PROBLEMS TO SOLVE:
**A.** From the security agreement excerpt, list every party for whose benefit the security interest is granted to the Collateral Agent.
**B.** In the security agreement excerpt, which state's Uniform Commercial Code does the term "UCC" mean when no mandatory provision of law calls for another jurisdiction?
**C.** Reproduce the passage of the security agreement excerpt that starts with the words containing "D. Grantor desires" and ends with "(as defined below)".

SUPPLIED PASSAGE:
========================================================================

D. Grantor desires now to grant Collateral Agent, for the benefit of
Trustee, the Holders of the Senior Secured Notes and the Permitted Additional
Senior Lenders, if any, a security interest in the Collateral (as defined below)
as security for the payment and performance of Grantor's obligations under the
Guarantee.
AGREEMENT
---------
In consideration of the premises herein, and for other good and
valuable consideration, the receipt and adequacy of which are hereby
acknowledged, Grantor hereby agrees with the Collateral Agent as follows:
1. Definitions. (a) Unless otherwise defined, all terms used herein which
-----------
are defined in the Indenture shall have their respective meanings therein
defined and the Rules of Interpretation included in the Indenture shall apply
hereto. All terms defined in the UCC shall have the respective meanings given to
those terms in the UCC; and (b) "UCC" shall mean the Uniform Commercial Code as
the same may, from time to time, be in effect in the State of New York;
provided, however, in the event that, by reason of mandatory provisions of law,
any or all of the attachment, perfection or priority of the security interest in
any Collateral is governed by
1
the Uniform Commercial Code as in effect in a jurisdiction other than the State
of New York, the term "UCC" shall mean the Uniform Commercial Code as in effect
in such other jurisdiction for purposes of the provisions hereof relating to
such attachment, perfection or priority and for purposes of definitions related
to such provisions.
2. Assignment, Pledge and Grant of Security Interest.

========================================================================

ENTRIES PROVIDED:

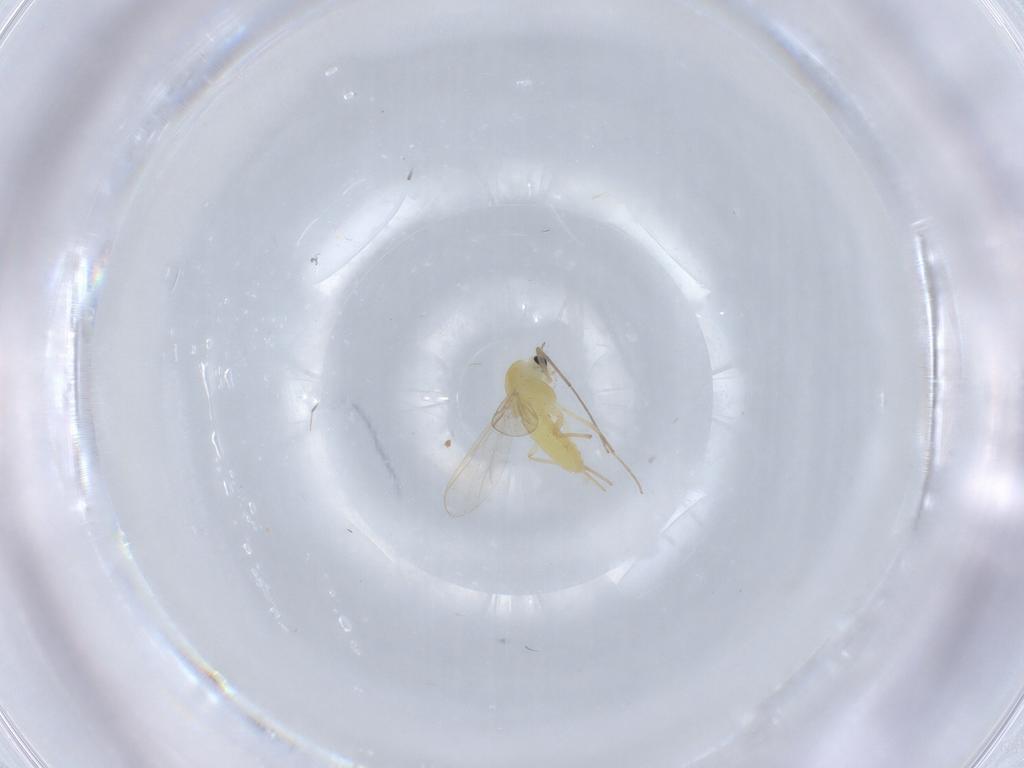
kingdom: Animalia
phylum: Arthropoda
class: Insecta
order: Diptera
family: Chironomidae
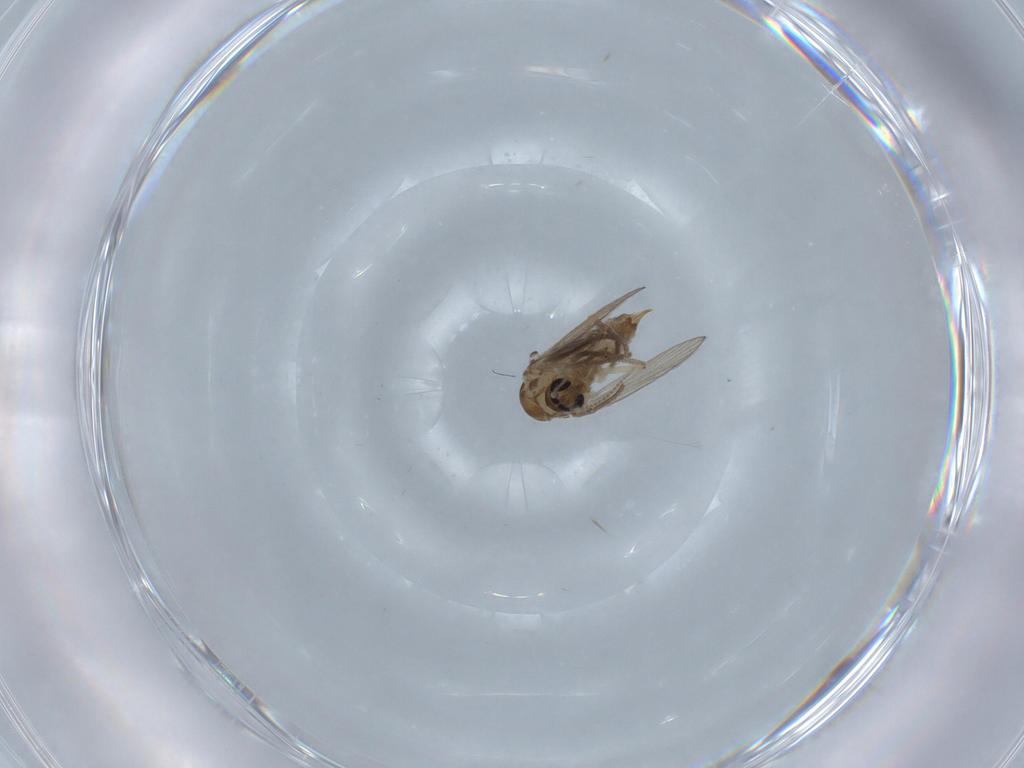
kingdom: Animalia
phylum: Arthropoda
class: Insecta
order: Diptera
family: Psychodidae
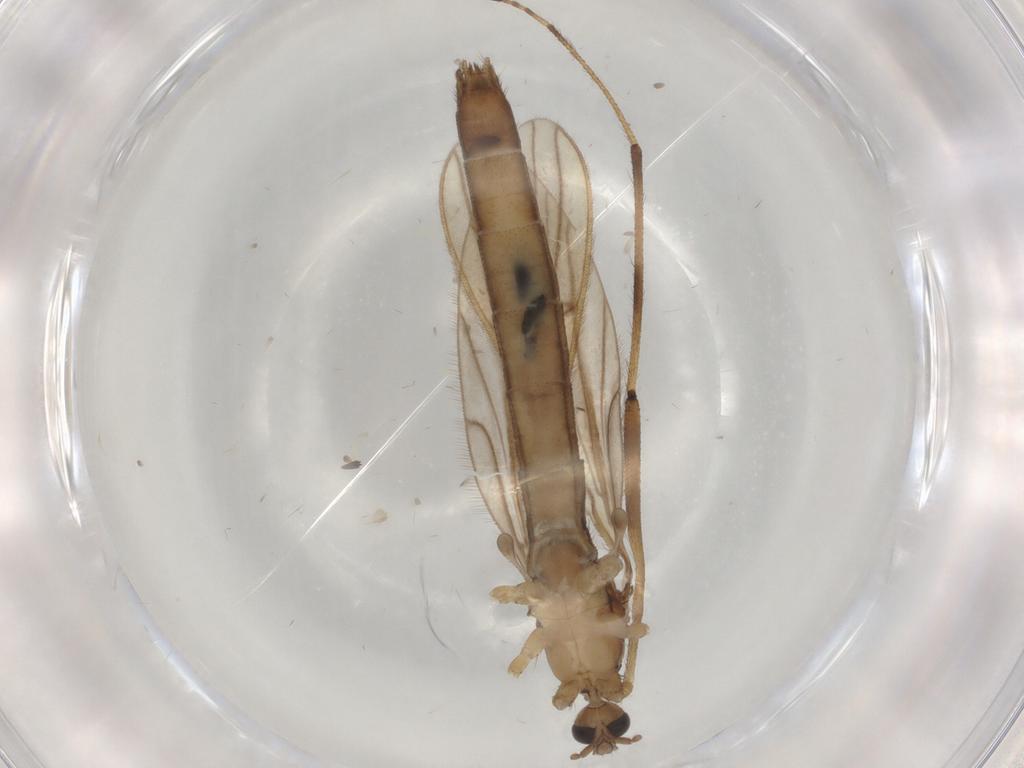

========================================================================

SOLVED PROBLEMS:
**A.**
- Trustee
- the Holders of the Senior Secured Notes
- the Permitted Additional Senior Lenders, if any

**B.** The State of New York.

**C.**
D. Grantor desires now to grant Collateral Agent, for the benefit of
Trustee, the Holders of the Senior Secured Notes and the Permitted Additional
Senior Lenders, if any, a security interest in the Collateral (as defined below)